Ketua Tim Uji Klinis Fakultas Kedokteran Unpad Prof Kusnandi Rusmil menjelaskan pemantauan awal imunogenisitas pada vaksin Corona Sinovac cukup baik. Disebutkan, antibodi usai suntik vaksin Sinovac melampaui 90 persen, bertahan berapa lama?
"Imunogenisitas 14 hari pasca disuntik vaksin Corona 99,74 persen. Setelah 3 bulan pasca imunisasi 99,23 persen," jelasnya dalam konferensi pers Kementerian Kesehatan pada Sabtu (23/1/2021).
"Ini sangat bagus, kadar antibodinya cukup tinggi di 14 hari hingga tiga bulan itu berkurangnya hanya sedikit," lanjutnya.
Adapun efek samping yang didapat berdasarkan hasil uji vaksin Corona Sinovac di Bandung, terpantau ringan. Dari 1.620 yang menerima vaksin Corona, ada 25 relawan yang terpapar COVID-19, tujuh di antaranya yang menerima vaksin Corona, sisanya menerima plasebo.
"Keamanan baik, nyeri pada suntikan ada sedikit, myalgia, hingga fatigue atau kelelahan," sebutnya.
Sementara tujuh orang tersebut disebutnya hanya mengalami gejala ringan seperti batuk hingga gangguan pada indra penciuman dan perasa.
"Dari yang 7 dapat vaksin itu semua (gejala) ringan, kalau kita bagi level beratnya 1, 2, 3, dan 4. Nah, ini level 1 dan level 2, kebanyakan level 1, jadi nggak ada yang berat," tutur Prof Kusnandi.
https://indomovie28.net/movies/cahaya-cinta-pesantren/
Obat Asam Urat Colchicine Diklaim Turunkan Risiko Komplikasi COVID-19
Para ilmuwan di Kanada mengumumkan hasil penelitiannya tentang colchicine, salah satu obat untuk mengatasi gout atau serangan asam urat. Dalam uji klinis, colchicine diklaim bisa menurunkan 21 persen risiko kematian pada pasien COVID-19.
Penelitian yang dilakukan di The Montreal Heart Institute (MHI) tersebut melibatkan 4.488 pasien. Analisis terhadap 4.159 pasien yang terkonfirmasi COVID-19 menunjukkan penggunaan colchicine memberikan manfaat berikut:
Risiko perawatan di rumah sakit turun 25 persen
Penggunaan ventilator mekanis turun 50 persen
Kematian turun 44 persen.
"Penelitian kami menunjukkan efikasi pemberian colchicine dalam mencegah fenomena badai sitokin dan mengurangi komplikasi terkait COVID-19," kata Dr Jean-Claude Tardif, Direktur MHI Research Center, dalam press release yang beredar pada Jumat (22/1/2021).
Meski terdengar menjanjikan, sejumlah pakar memberikan catatan atas temuan tersebut. Dikatakan, jumlah pasien yang membutuhkan ventilasi mekanis maupun yang meninggal terlalu sedikit sehingga sulit didapat kesimpulan yang 'firm'.
Press release yang beredar juga disebut tidak mencantumkan angka absolut dari jumlah pasien yang akhirnya dirawat di rumah sakit, membutuhkan ventilator, maupun akhirnya meninggal dunia.

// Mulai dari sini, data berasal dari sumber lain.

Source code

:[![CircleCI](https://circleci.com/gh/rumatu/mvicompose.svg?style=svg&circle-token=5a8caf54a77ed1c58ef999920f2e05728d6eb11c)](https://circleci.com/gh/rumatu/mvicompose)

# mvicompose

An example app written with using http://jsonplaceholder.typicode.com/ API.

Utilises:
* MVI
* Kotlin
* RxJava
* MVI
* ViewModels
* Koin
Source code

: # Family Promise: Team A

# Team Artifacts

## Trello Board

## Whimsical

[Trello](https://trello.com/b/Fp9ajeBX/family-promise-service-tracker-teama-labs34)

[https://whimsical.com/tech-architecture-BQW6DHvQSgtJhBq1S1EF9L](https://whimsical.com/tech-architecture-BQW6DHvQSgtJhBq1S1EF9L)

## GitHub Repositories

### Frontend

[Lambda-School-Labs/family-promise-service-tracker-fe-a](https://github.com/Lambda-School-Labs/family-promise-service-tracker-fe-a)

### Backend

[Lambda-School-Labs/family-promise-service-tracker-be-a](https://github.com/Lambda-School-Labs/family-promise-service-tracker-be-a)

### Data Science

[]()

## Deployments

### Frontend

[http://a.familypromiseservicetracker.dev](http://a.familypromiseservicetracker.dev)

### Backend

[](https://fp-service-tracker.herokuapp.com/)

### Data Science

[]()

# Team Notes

"Tidak seorang pun akan langsung menyimpulkan ketika seseorang mengatakan sesuatu mendekati signifikansi statistik dan tidak bisa melihat datanya," kata Craig Spencer, Direktur Global Health in Emergency Medicine di Columbia University Medical Center, dikutip dari Statnews.
Sebelumnya, berbagai temuan tentang pengobatan COVID-19 juga tampak menjanjikan di awal namun akhirnya meredup. Salah satunya hydroxychloroquine, obat malaria yang sempat disebut-sebut ampuh untuk pasien COVID-19 tetapi akhirnya ditinggalkan.